The somewhat naïve view, in the spirit of Aristotelian physics, that the circle is dominant in the superlunary sphere while in the sublunary region it is linear movement, has validity not only as a primitive view, but also as a tendency that characterizes views about nature in antiquity and in mythology, namely the tendency to make a link between human beings and the universe, i.e., to see human beings as having cosmic stature and rank. It is a view that has been discredited because of the confused nature that it read into the relationship of human beings to the cosmos. The confusion arises from a wholly uncritical application of human values such as 'beauty' and 'merit' when describing phenomena in nature, thus blurring the real situation. Thus, when Aristotle speaks of cyclical motion as 'most beautiful' or 'most meritorious', as it were deserving to rule in the heavenly sphere. And indeed, the meaning of the Greek word 'cosmos' was originally 'ornament', thus something beautiful.
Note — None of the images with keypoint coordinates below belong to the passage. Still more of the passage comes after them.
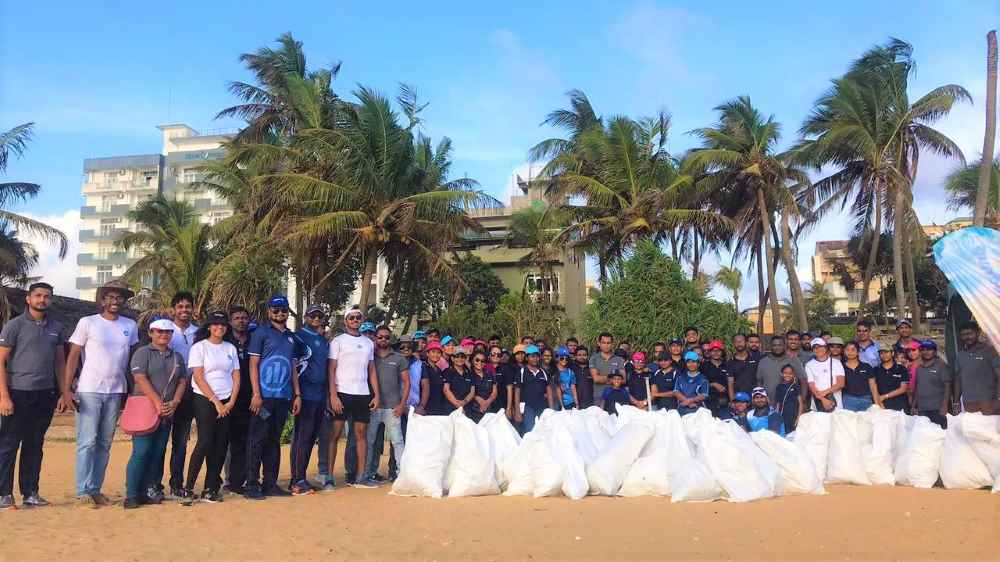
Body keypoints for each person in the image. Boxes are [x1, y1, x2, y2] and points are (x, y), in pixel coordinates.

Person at [62, 279, 139, 508]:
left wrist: (134, 390)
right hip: (89, 389)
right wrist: (67, 390)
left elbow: (132, 360)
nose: (116, 301)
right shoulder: (88, 322)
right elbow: (73, 356)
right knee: (87, 441)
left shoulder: (130, 325)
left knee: (105, 442)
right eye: (111, 297)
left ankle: (95, 489)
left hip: (116, 390)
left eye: (120, 297)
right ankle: (82, 491)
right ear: (103, 300)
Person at [0, 282, 66, 509]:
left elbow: (60, 362)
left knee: (34, 445)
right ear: (29, 298)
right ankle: (4, 495)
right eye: (38, 295)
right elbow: (0, 361)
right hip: (17, 392)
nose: (42, 300)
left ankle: (30, 493)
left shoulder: (56, 327)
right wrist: (3, 396)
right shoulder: (14, 326)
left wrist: (64, 393)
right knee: (8, 444)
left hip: (44, 394)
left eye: (47, 296)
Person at [123, 318, 188, 509]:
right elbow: (140, 378)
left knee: (157, 452)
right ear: (151, 333)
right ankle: (132, 493)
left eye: (167, 332)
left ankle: (146, 491)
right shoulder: (143, 353)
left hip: (167, 409)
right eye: (159, 331)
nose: (163, 335)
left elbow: (182, 380)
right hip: (145, 407)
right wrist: (157, 402)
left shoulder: (176, 357)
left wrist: (175, 402)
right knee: (141, 452)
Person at [245, 295, 302, 499]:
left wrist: (297, 394)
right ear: (269, 312)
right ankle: (251, 484)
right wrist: (256, 393)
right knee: (257, 440)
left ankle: (270, 483)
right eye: (276, 310)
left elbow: (294, 368)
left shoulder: (291, 337)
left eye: (283, 310)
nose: (280, 313)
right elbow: (253, 365)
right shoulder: (260, 333)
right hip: (264, 397)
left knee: (274, 441)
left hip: (283, 396)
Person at [183, 311, 240, 506]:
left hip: (227, 399)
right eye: (215, 324)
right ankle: (188, 488)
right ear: (208, 327)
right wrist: (215, 401)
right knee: (205, 441)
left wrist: (231, 401)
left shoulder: (230, 348)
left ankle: (211, 488)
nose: (220, 327)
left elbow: (236, 376)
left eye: (223, 324)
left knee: (221, 444)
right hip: (204, 399)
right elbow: (198, 376)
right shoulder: (200, 347)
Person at [327, 309, 380, 490]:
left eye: (358, 317)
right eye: (352, 318)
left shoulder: (368, 343)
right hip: (342, 393)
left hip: (362, 394)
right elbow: (331, 369)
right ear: (346, 321)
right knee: (334, 435)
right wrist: (333, 395)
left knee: (360, 436)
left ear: (362, 320)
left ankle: (361, 477)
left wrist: (376, 394)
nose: (355, 320)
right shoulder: (338, 341)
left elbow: (371, 370)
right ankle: (328, 477)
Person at [289, 305, 330, 495]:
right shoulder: (299, 338)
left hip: (320, 394)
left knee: (311, 437)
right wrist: (297, 394)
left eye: (319, 316)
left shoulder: (322, 339)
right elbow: (294, 366)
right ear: (305, 317)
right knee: (302, 437)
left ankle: (302, 477)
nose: (316, 318)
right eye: (313, 315)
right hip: (305, 393)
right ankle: (296, 480)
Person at [362, 326, 408, 485]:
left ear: (390, 339)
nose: (383, 340)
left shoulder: (399, 358)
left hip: (392, 408)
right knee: (370, 442)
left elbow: (407, 383)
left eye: (386, 337)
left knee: (397, 442)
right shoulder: (369, 357)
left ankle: (402, 474)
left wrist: (402, 404)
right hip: (373, 407)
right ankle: (367, 474)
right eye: (380, 337)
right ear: (375, 338)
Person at [164, 291, 198, 501]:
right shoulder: (166, 330)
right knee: (159, 441)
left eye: (188, 306)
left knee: (181, 441)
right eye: (180, 307)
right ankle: (153, 483)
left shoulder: (199, 332)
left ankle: (177, 483)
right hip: (167, 392)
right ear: (173, 309)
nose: (184, 310)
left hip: (192, 391)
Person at [224, 306, 253, 495]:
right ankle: (229, 481)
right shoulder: (225, 342)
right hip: (228, 396)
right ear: (230, 321)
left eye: (244, 317)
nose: (241, 321)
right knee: (228, 441)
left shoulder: (254, 340)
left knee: (246, 440)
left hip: (251, 396)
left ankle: (242, 480)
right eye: (236, 318)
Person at [955, 322, 1000, 415]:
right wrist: (956, 402)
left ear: (978, 333)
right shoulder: (960, 355)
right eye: (963, 335)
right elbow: (958, 379)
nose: (967, 337)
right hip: (968, 402)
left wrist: (999, 398)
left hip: (989, 401)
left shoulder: (990, 351)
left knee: (990, 429)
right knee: (973, 429)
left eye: (970, 333)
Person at [911, 340, 951, 428]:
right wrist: (914, 406)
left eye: (929, 349)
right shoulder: (919, 368)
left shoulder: (941, 366)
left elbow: (947, 386)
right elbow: (918, 388)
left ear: (935, 351)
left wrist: (944, 406)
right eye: (923, 350)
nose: (926, 352)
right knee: (925, 436)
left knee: (940, 435)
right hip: (922, 409)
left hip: (937, 409)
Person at [757, 335, 806, 408]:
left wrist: (802, 400)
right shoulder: (763, 362)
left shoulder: (794, 360)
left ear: (784, 346)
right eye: (774, 345)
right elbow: (759, 382)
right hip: (768, 405)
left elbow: (803, 381)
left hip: (790, 405)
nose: (777, 347)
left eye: (780, 345)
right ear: (771, 346)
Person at [515, 345, 551, 432]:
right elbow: (517, 392)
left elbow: (549, 391)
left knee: (543, 432)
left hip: (542, 407)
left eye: (537, 356)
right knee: (530, 431)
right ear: (527, 358)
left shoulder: (543, 372)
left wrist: (551, 410)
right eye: (532, 356)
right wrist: (517, 411)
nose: (535, 359)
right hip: (528, 407)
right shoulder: (522, 372)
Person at [805, 337, 843, 412]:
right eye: (815, 348)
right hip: (818, 403)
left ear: (825, 348)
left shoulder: (836, 363)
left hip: (835, 403)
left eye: (820, 346)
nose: (818, 349)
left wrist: (823, 393)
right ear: (812, 350)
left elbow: (841, 384)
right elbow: (811, 386)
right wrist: (823, 399)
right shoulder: (809, 365)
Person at [590, 332, 624, 408]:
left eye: (608, 343)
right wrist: (615, 378)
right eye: (603, 343)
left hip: (616, 396)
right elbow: (596, 379)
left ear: (612, 344)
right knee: (600, 419)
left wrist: (603, 378)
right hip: (599, 397)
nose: (606, 345)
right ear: (599, 343)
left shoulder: (619, 360)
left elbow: (623, 379)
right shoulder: (593, 359)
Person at [840, 341, 877, 412]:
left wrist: (876, 403)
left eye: (853, 349)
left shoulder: (866, 366)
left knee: (866, 422)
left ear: (858, 352)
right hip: (848, 400)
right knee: (850, 422)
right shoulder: (840, 367)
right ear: (844, 351)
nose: (850, 352)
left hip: (866, 399)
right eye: (847, 350)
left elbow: (873, 386)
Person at [873, 342, 909, 412]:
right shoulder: (875, 370)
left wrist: (885, 396)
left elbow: (903, 389)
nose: (884, 355)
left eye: (886, 352)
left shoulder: (901, 369)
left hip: (900, 406)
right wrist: (878, 402)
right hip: (883, 406)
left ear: (892, 353)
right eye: (881, 353)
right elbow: (873, 387)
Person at [673, 352, 709, 416]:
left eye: (693, 362)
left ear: (698, 364)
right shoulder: (680, 377)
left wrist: (690, 401)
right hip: (682, 408)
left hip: (698, 409)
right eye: (688, 362)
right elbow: (676, 392)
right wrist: (688, 402)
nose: (691, 364)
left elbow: (704, 395)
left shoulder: (703, 379)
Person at [725, 334, 759, 401]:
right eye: (736, 342)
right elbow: (730, 383)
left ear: (746, 343)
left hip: (755, 397)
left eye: (741, 341)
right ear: (733, 344)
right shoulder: (730, 363)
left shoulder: (756, 358)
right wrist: (732, 401)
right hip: (739, 399)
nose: (739, 344)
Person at [443, 348, 474, 414]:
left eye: (462, 357)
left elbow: (472, 391)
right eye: (457, 356)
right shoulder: (447, 371)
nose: (460, 359)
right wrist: (458, 405)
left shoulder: (469, 373)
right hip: (451, 409)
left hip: (467, 408)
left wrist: (464, 402)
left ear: (465, 359)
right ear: (452, 358)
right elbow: (446, 390)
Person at [702, 340, 729, 417]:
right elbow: (700, 384)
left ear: (722, 352)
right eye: (713, 351)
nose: (716, 353)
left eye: (718, 351)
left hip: (725, 400)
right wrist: (713, 384)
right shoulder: (704, 366)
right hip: (709, 401)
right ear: (709, 352)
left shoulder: (727, 365)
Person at [469, 351, 497, 421]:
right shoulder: (468, 375)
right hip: (473, 411)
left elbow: (495, 392)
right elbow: (469, 392)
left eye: (482, 361)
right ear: (472, 360)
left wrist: (486, 403)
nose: (480, 363)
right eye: (477, 360)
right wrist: (481, 401)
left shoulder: (490, 374)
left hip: (490, 409)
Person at [420, 342, 447, 415]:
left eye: (438, 353)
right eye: (433, 352)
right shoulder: (422, 366)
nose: (436, 355)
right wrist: (421, 407)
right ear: (427, 353)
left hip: (438, 408)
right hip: (426, 408)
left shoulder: (439, 370)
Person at [775, 364, 803, 433]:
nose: (787, 375)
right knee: (783, 433)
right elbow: (778, 404)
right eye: (785, 373)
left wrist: (798, 418)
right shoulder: (779, 387)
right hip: (782, 415)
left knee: (792, 434)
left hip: (793, 416)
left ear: (793, 375)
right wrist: (777, 416)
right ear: (781, 374)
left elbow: (801, 403)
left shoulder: (796, 386)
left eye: (790, 373)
While such human values cannot be systematically applied to natural categories, they can figure in the values of living and non-living; and the may well have been derived from the value categories of living. Leaving aside 'beauty' and 'merit' as somewhat unreliable intrusions, that still leaves that cycle as a basic figuration in the cosmos and in life, without any mystic analogy. The age-old idea of a whirl and a spiral appears in cosmogonic speculations and raises the possibility that the first impulse to movement in matter or in its conductors impelled by living ( which may, in essence, be what it seems to be phenomenologically, namely auto-movement) may have been an impulse to turn, emanating from a central point, from inside, a monad-like point that may have set matter in motion; that would explain temperatures of every possible extreme. It is possible to define living and, in a sense, energy activity in terms that measure quantity, such that activity in matter is left far behind. However, when we speak of the suggestion that the impulse to turn may have been the initial movement of the dividing motion of 'Ur' matter, we need also to remember that it is the process of concentration that leads to living.